Often times we have difficulty in trying to decipher to who we are. I’ve come to the realization that you never truly come to a conclusion. We are an evolving people who are far more complex that a string of sentence that try to define us. There is the person who we want to be, the person we are afraid to admit that we currently are, and the person that we are trying to run away from being.
I fall under a lot of different categories and identify with a number of values, experiences, and opinions. On the surface, I am a black, Muslim woman. I am an American-Nigerian hijabi. A Texas Tech University Alumni, born and raised on the South side of Houston who secretly loves sweet tea, chopped and screwed, slabs and swanging, grills(gold ones with lots of diamonds), and dreads.
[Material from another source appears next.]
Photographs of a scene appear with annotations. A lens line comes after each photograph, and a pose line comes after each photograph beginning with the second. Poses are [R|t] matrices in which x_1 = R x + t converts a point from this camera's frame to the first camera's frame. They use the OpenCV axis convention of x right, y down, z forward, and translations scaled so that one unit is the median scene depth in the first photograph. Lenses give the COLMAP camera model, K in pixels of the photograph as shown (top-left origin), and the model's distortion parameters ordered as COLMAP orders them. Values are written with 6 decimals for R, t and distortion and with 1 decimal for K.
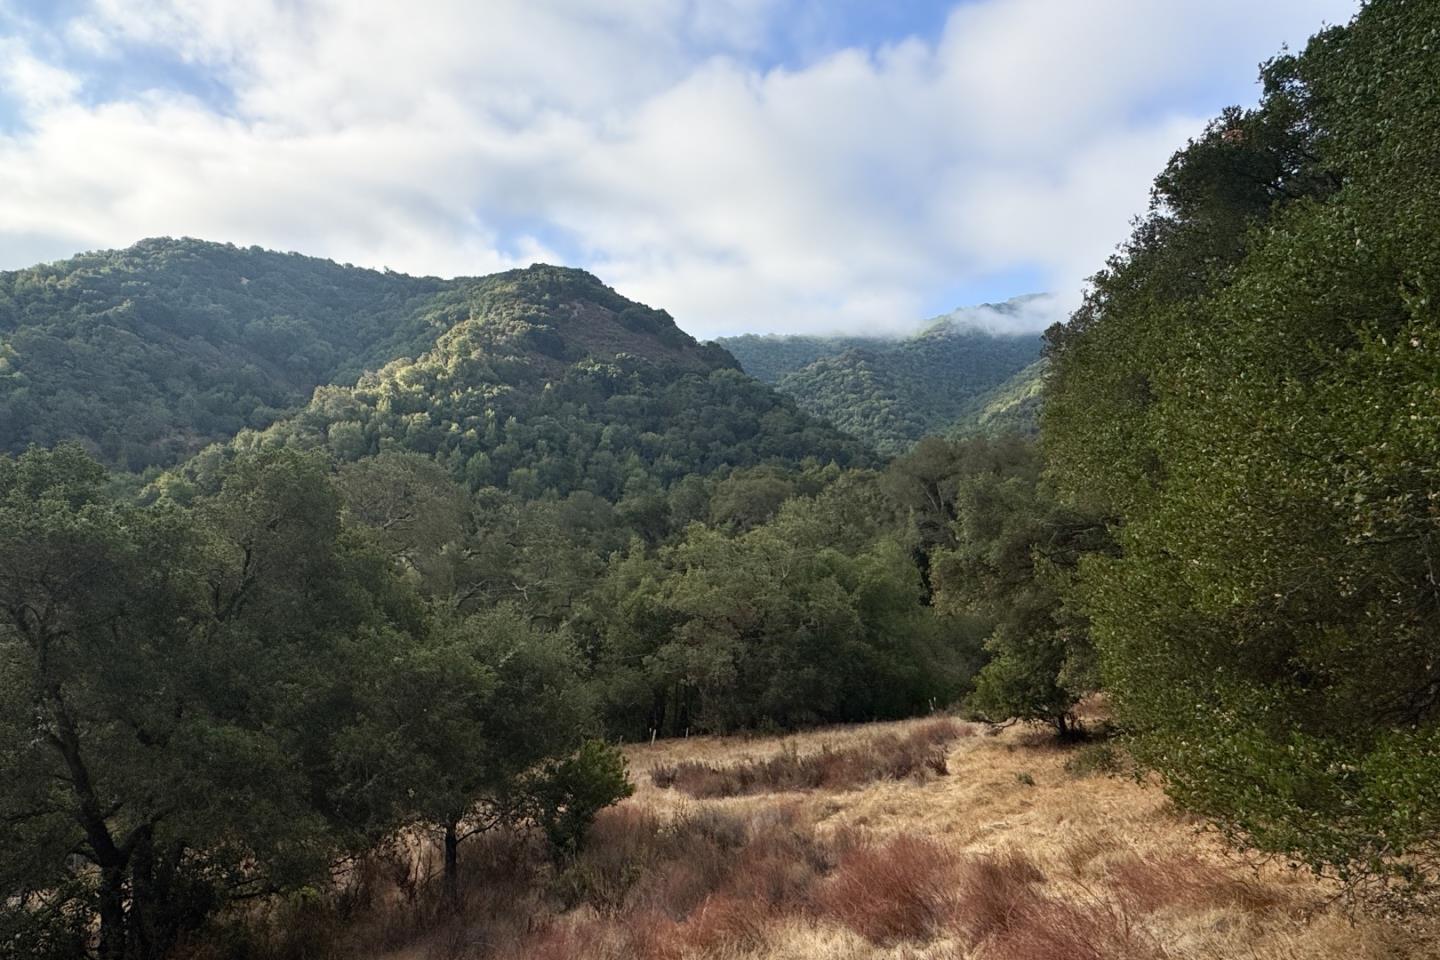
lens RADIAL K [[808.1, 0, 714.8], [0, 808.1, 490.0], [0, 0, 1]] dist [-0.002931, -0.000195]
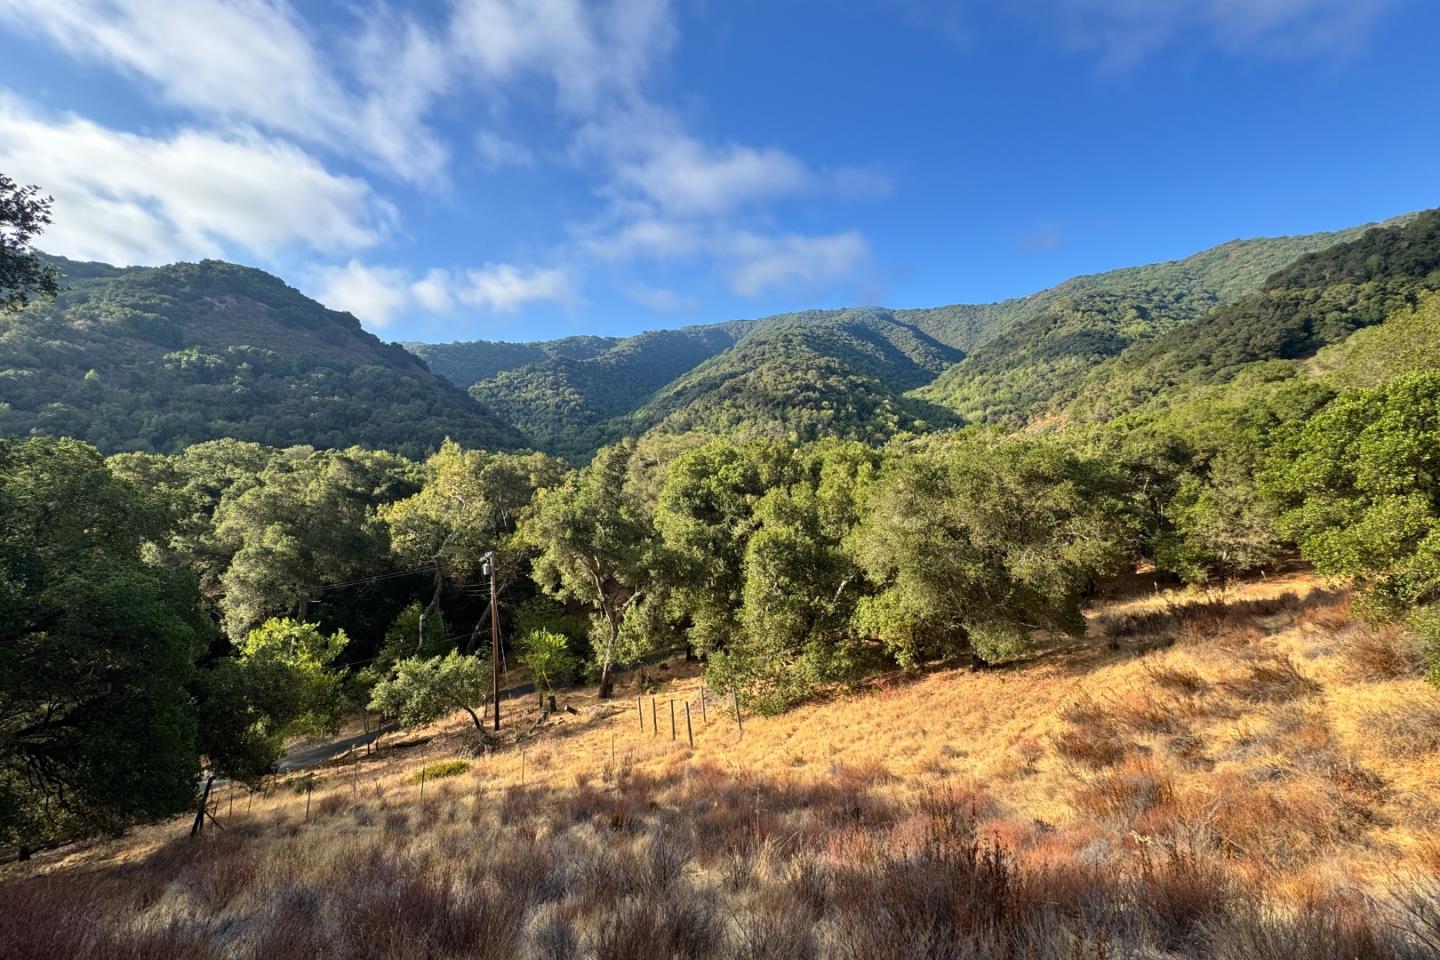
lens RADIAL K [[572.0, 0, 718.7], [0, 572.0, 480.9], [0, 0, 1]] dist [-0.002482, 0.000386]
pose [[0.930469, -0.027642, 0.365327, 0.201948], [0.013705, 0.999078, 0.040688, -0.011303], [-0.366115, -0.032852, 0.929990, 0.054006]]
I also have a slight obsession with bow ties, glorious beards, men in suits, people who speak proper English, and higher education.
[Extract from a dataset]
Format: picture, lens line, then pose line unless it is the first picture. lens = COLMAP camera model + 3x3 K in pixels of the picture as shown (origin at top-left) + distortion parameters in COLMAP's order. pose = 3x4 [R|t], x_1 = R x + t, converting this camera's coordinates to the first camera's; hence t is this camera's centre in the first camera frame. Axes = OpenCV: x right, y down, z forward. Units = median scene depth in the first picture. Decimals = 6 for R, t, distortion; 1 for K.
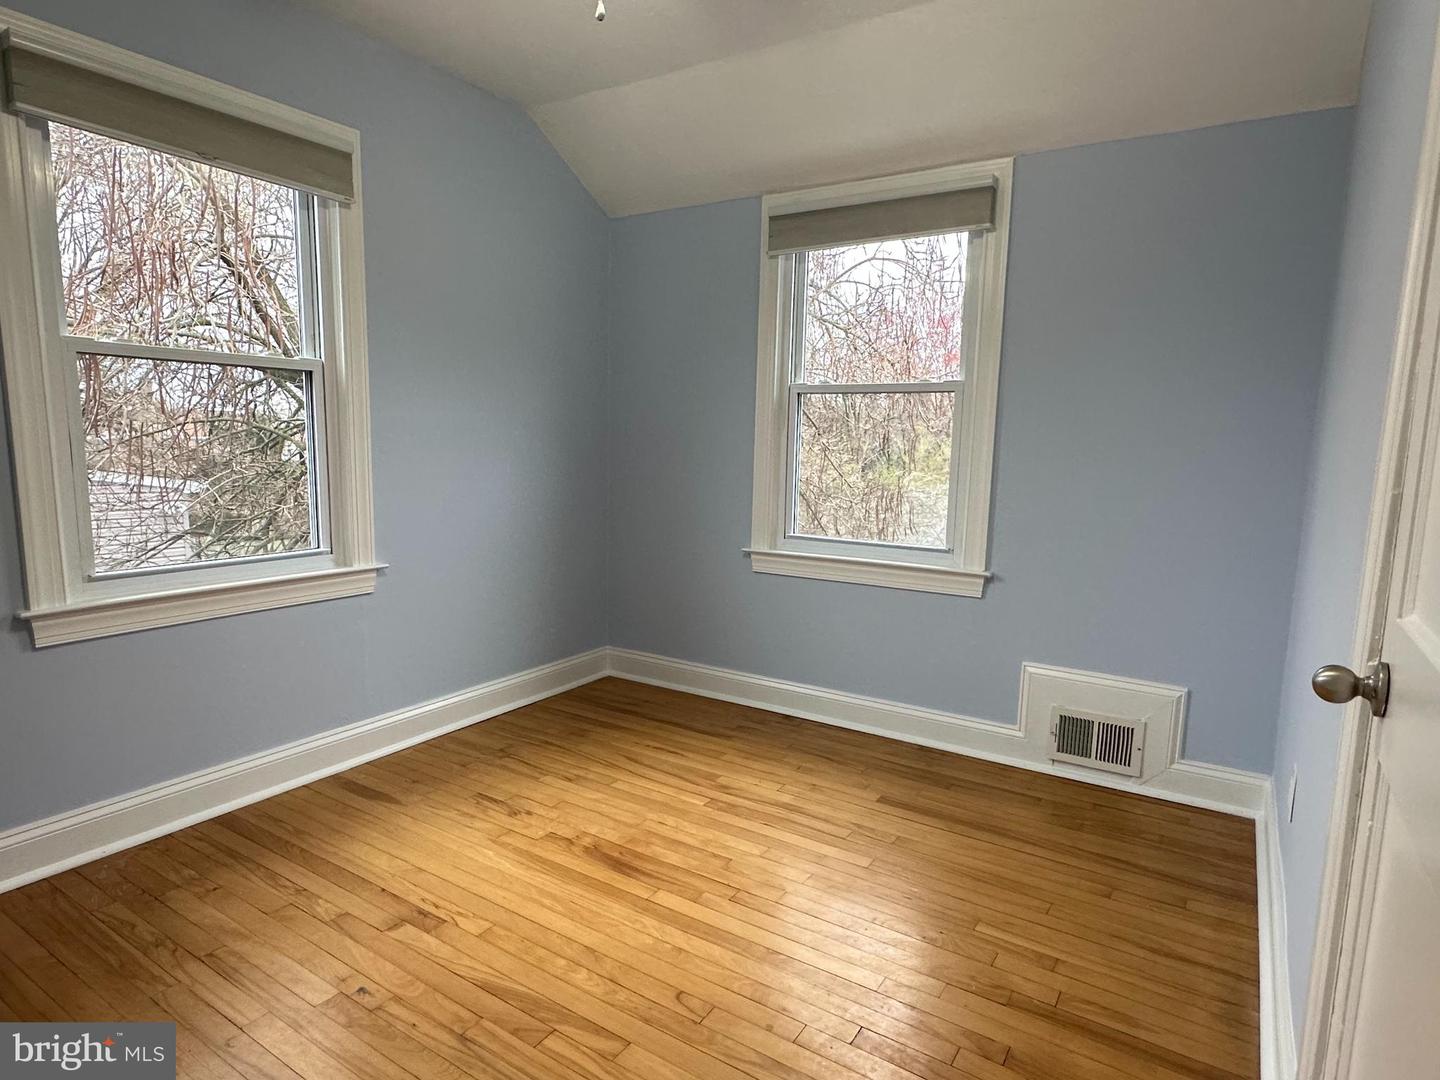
lens RADIAL K [[811.8, 0, 713.7], [0, 811.8, 549.2], [0, 0, 1]] dist [-0.005933, 0.004898]
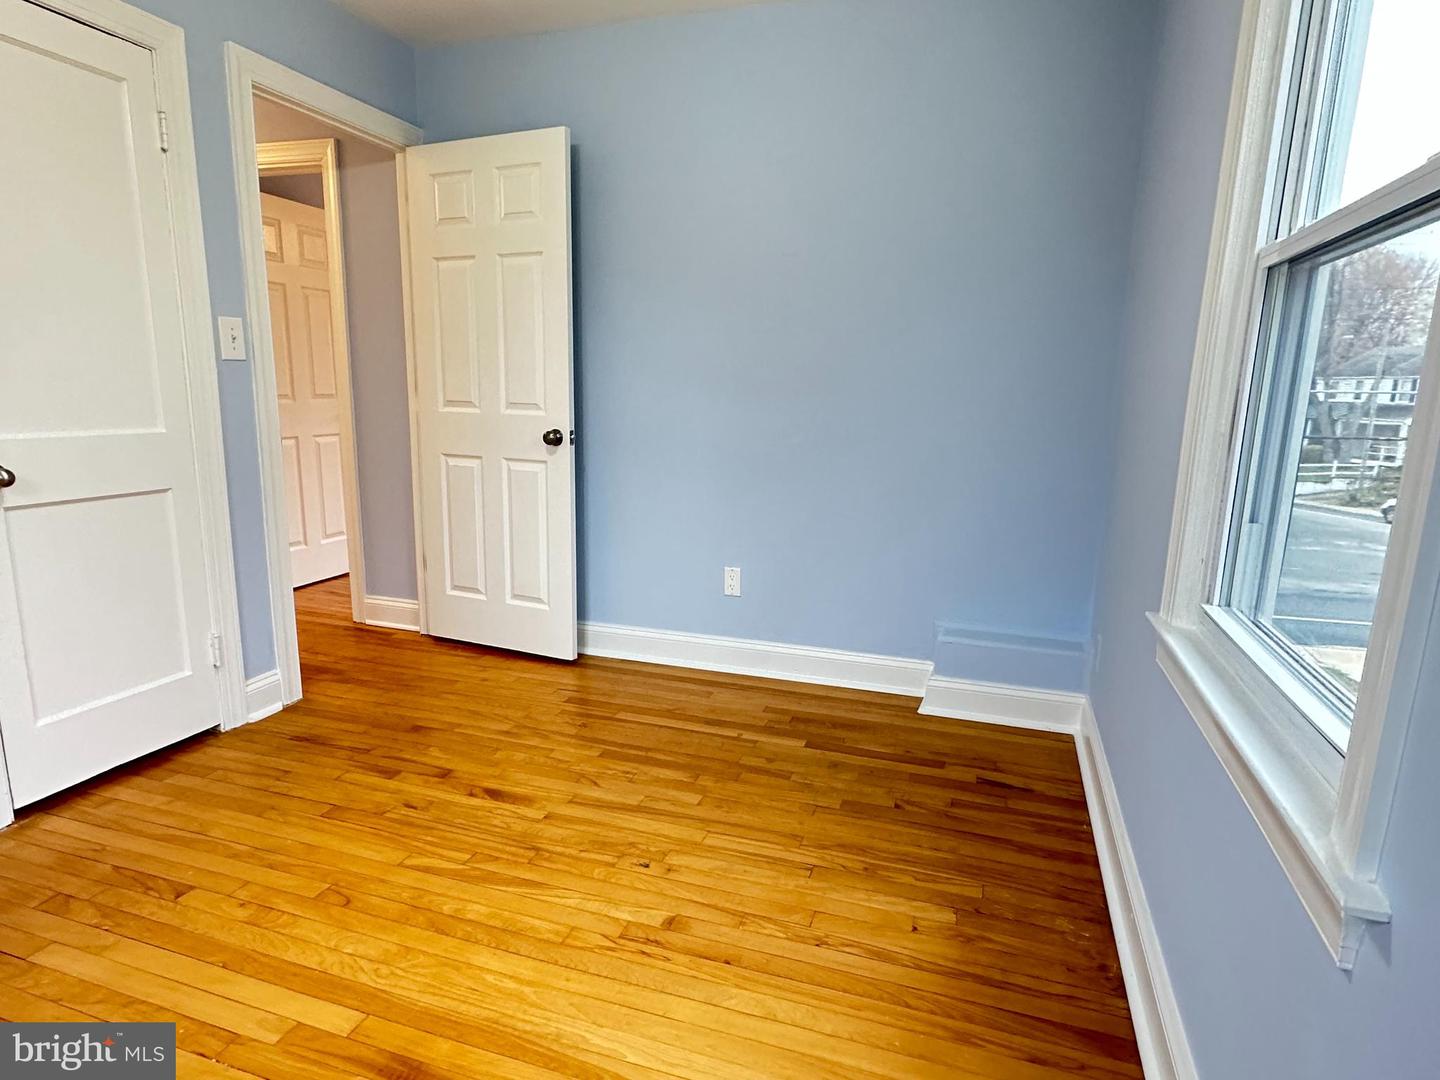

I love turbans on hijabis, I think my collar bone is the most beautiful thing on my body and sometimes I want to share it with the world, I love skinny jeans but don’t own a single pair, and would rock a crop top every single day if I could (I’m working on the abs). I love being “woke” and staying aware of what is going on in the world, but I hate watching the news. I enjoy trap music but I cannot stand the ignorance that it spews(it’s a constant struggle with the inner hood rat inside of me).
I want to give Dawah about Islam but I don’t like discussing religion because it can become heated and turn into something so much worse, but I want to share the beautiful religion that Islam is. I believe that Arabic is the most beautiful language on the face if the earth, but I’m so lazy when it comes to learning it and memorizing the Quran. My husband says I make up a bunch of different excuses, but I know it’s because I would feel obligated to give up music. The more woke and religious I become, the more my inner hood rat dies.
I am lazy with learning Arabic because I feel guilty that I am not learning Yoruba, my father and husbands native tongue. I feel guilty picking up the Quran because I’m not picking up my text book to finish this graduate course that I have an incomplete in.
I guess the question is, how do you know which aspect to influence you in each moment? How do you know which part to give up and which part to give in to?
These are my inner struggles. I want to be religious and woke. But there are many moral conversations to be had with yourself in making this decision.
Can I be a hijabi that walks around with an ankara turban on her head, nose pierced, a grill on her lower teeth, in a black and white striped suit, with dhikr beads around her neck, a prayer rug under her arm, a baby on her hip with his afro blowing in the wind, jays on her feet, an Infinity FX 35 in the driveway and a candy apple green slab with spinners next to it for the weekends, sipping on an Arnold Palmer, with multiple degrees, red lips with a tint of poetry, smelling of incense and Chanel, fluent in Arabic and Chinese, changing the world, crushing one stereotype at a time?
If I could be who I wanted to be, I think that is who I would be. Or closest visions of myself that I would want to see today. For now, I am going to return to packing so I can make some of these things a possibility.